Prosedur ini penting dan tim pengawas pun harus memastikan pematokan dan pengukuran sesuai dengan peraturan, sistem bangun kota dan bangun ruang, serta efisiensi dari pembangunan jalan tol nantinya.

 

Survey kelayakan struktural konstruksi perkerasan

Hal yang kedua ini pun harus berada dalam patokan dari pengawas proyek atau konstruksi jalan tol.

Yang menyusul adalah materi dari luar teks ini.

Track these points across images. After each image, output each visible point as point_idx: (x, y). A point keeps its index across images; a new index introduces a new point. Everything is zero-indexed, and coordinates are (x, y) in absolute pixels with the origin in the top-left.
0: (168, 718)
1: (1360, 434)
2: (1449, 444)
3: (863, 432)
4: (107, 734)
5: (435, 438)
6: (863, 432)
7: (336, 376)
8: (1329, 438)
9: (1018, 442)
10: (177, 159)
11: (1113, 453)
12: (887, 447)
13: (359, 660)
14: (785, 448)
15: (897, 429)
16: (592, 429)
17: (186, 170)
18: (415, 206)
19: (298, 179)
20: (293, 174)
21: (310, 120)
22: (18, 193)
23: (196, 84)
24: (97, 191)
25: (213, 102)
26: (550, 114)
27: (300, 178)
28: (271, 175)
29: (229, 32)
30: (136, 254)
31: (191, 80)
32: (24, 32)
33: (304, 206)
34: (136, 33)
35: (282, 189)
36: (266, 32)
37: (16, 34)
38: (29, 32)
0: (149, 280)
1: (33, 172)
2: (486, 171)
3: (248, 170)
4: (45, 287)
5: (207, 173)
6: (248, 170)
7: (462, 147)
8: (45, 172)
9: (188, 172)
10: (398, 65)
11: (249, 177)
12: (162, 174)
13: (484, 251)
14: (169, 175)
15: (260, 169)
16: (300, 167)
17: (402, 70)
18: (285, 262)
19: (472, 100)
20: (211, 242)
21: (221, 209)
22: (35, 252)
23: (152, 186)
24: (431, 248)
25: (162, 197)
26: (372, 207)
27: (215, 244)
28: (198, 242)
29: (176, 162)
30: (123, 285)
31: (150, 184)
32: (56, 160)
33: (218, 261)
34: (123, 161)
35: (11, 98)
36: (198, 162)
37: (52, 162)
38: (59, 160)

Dimana survey kelayakan ini akan sangat berpengaruh dengan pengerjaan proyek dan berlangsungnya proyek jalan tol kedepannya

 

Penyiapan badan jalan

Ini adalah tugas ketiga yang berada dalam pengawasan proyek. Mulai dari pembersihan area, pengaturan masuk keluarnya kendaraan berat, hingga pengalihan lalu lintas harus sesuai prosedur yang dimiliki.

 

Galian

 

Prosedur kedua pengerjaan adalah galian. Tahapan prosedur ini adalah persiapan sebelum masuk ke dalam pelaksanaan proyek. Pengerjaan galian ini penting untuk mendapatkan contour tanah yang diinginkan oleh arsitek dan drawer. Selain itu, pengawasan proyek pun harus memperhatikan bagaimana berlangsungnya prosedur pengerjaan galian ini, apakah sesuai dengan standarisasi atau justru terjadi kemungkinan kecelakaan atau bahaya lain.

 

Timbunan

 

Prosedur pengerjaan timbunan adalah tahap ketiga. Setelah penggalian, pengawas proyek jalan tol bersama dengan kontraktor akan melakukan pengukuran lagi untuk melihat apakah elevasi tanah sudah sesuai dengan yang diinginkan. Pengukuran tanah ini menggunakan alat ukur (theodolit). Setelah itu baru dilakukan pengujian kepadatan tanah dengan tes kepadatan (ujiDdensity Sand Cone test).

 

Tiga prosedur awal diatas merupakan standarisasi dasar pada pengawasan proyek jalan tol yang dilakukan. Setelah itu baru akan dimulai pengawasan pada pekerjaan konstruksi dan proyek pembangunan jalan tol.